In the face of actions of men like Edward Snowden, the Obama administration has sought to crack down on potential “leakers” throughout the government. As part of an effort titled the Insider Threat Program, the majority of federal agencies, not just ones dealing with classified material, have been instructed to watch out for potential “leakers.” Classes are being conducted to instruct many federal workers in the telltale signs allegedly given by people who might divulge information. This has the potential to set off a witch hunt, and so we can ask, how many careers will be ruined through the misuse of this program?
Part IV – Conclusion
As Edward Snowden had hoped, his revelations have raised public awareness of the massive gathering of information by the government. However, it is unclear whether this heightened awareness translates into significant public disapproval of this activity. There have been various polls taken and they are not consistent. For instance, a recent poll (10 July 2013) conducted by Quinnipiac University reports that by a margin of 45% to 40% Americans believe “the government’s antiterrorism efforts go too far, restricting civil liberties.” It also reports that 55% characterize Snowden as a “whistleblower” and not as a “traitor.” On the other hand, a June 2013 Washington Post – Pew Research Center poll says 56% of Americans consider the NSA accessing of telephone records of millions of Americans through secret court orders ‘acceptable’ while 41% call the practice ‘unacceptable.’”
Such divisions of opinion are unlikely to inspire Congress or the Obama administration to change the situation.

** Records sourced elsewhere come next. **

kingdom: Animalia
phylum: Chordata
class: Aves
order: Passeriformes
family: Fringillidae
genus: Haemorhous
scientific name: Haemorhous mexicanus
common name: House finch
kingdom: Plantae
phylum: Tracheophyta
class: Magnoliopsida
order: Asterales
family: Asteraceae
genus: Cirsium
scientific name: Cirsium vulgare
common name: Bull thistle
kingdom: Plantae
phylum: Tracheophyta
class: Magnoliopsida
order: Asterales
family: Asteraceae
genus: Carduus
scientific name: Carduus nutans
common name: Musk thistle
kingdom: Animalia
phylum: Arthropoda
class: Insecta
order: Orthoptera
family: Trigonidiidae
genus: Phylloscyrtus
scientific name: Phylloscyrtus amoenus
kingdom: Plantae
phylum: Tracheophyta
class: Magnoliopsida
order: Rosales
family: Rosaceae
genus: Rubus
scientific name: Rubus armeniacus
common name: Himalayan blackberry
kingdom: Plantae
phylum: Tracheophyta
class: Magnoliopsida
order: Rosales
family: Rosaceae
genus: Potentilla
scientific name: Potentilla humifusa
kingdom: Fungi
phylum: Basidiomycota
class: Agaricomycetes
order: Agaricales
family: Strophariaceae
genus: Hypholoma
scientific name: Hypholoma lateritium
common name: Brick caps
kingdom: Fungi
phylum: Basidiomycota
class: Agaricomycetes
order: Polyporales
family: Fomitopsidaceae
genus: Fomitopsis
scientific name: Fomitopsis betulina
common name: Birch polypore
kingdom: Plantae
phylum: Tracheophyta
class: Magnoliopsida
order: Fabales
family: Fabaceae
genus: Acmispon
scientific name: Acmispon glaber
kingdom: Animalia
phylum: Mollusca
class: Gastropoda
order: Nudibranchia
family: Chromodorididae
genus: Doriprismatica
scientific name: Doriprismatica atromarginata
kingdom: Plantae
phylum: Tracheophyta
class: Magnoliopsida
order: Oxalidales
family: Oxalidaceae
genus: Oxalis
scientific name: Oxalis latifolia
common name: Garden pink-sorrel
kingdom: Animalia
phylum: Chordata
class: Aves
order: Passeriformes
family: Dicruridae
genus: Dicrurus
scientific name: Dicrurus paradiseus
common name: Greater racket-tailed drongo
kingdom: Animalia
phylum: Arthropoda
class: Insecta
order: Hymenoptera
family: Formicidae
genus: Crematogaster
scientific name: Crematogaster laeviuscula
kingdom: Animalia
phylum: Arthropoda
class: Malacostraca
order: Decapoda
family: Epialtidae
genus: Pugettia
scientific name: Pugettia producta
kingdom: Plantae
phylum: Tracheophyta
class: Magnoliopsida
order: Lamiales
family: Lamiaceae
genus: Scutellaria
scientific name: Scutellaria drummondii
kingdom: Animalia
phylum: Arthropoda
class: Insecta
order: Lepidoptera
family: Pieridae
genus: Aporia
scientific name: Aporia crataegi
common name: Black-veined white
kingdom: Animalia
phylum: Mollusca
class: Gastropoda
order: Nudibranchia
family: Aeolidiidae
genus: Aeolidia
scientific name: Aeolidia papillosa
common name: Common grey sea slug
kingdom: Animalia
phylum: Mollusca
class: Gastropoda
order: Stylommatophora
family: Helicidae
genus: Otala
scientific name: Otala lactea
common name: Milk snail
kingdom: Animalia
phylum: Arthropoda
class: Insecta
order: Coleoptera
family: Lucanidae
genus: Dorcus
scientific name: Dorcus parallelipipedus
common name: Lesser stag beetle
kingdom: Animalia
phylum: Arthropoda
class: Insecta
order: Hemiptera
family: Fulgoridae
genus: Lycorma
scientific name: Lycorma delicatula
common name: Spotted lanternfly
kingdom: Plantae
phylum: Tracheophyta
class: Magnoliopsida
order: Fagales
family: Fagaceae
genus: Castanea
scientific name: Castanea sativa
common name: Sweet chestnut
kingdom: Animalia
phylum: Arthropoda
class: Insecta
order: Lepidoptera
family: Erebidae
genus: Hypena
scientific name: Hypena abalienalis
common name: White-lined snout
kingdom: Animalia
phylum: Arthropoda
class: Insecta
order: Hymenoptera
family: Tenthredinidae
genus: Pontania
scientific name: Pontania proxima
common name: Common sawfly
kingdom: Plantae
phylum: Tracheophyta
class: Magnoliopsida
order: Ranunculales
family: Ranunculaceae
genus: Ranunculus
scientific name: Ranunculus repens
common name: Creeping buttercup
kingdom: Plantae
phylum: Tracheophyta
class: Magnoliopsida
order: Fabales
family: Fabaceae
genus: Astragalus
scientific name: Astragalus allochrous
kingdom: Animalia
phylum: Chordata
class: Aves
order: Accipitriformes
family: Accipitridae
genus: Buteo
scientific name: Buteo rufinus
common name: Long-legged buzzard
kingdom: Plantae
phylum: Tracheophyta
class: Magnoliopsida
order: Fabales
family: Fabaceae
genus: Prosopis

The numbers suggest that Americans, including progressives and liberals, do not really feel threatened by the massive spying, even if some of them find it problematic. Many suppose it is only the “subversive types” who have something to fear. They do not understand how easy it is for the bureaucrats to expand categories of “suspect” behaviors.
It also should be noted that, as described by the New York Times, the prospective national debate is far too limited in scope. As it is evolving it concentrates solely on the intelligence-gathering activities of the government in its efforts to forestall terrorism. No one is discussing whether there are other strategies available in the “war on terror” that might make massive spying unnecessary. There are such alternatives.
As I have suggested in other recent analyses, terrorism is largely stimulated by U.S. foreign policies in regions such as the Middle East. Those policies, in turn, are largely the products of the inordinate influence of economic and ideological lobbies. Change foreign policy and you can substantially reduce the risk of terrorist attack. In doing so you eliminate the alleged need for massive government spying. So, are you concerned about the erosion of civil liberties by a government that feels compelled to spy on you so as to make you safe? If so, why not have a national debate about the nature of our foreign policies and the influences behind them?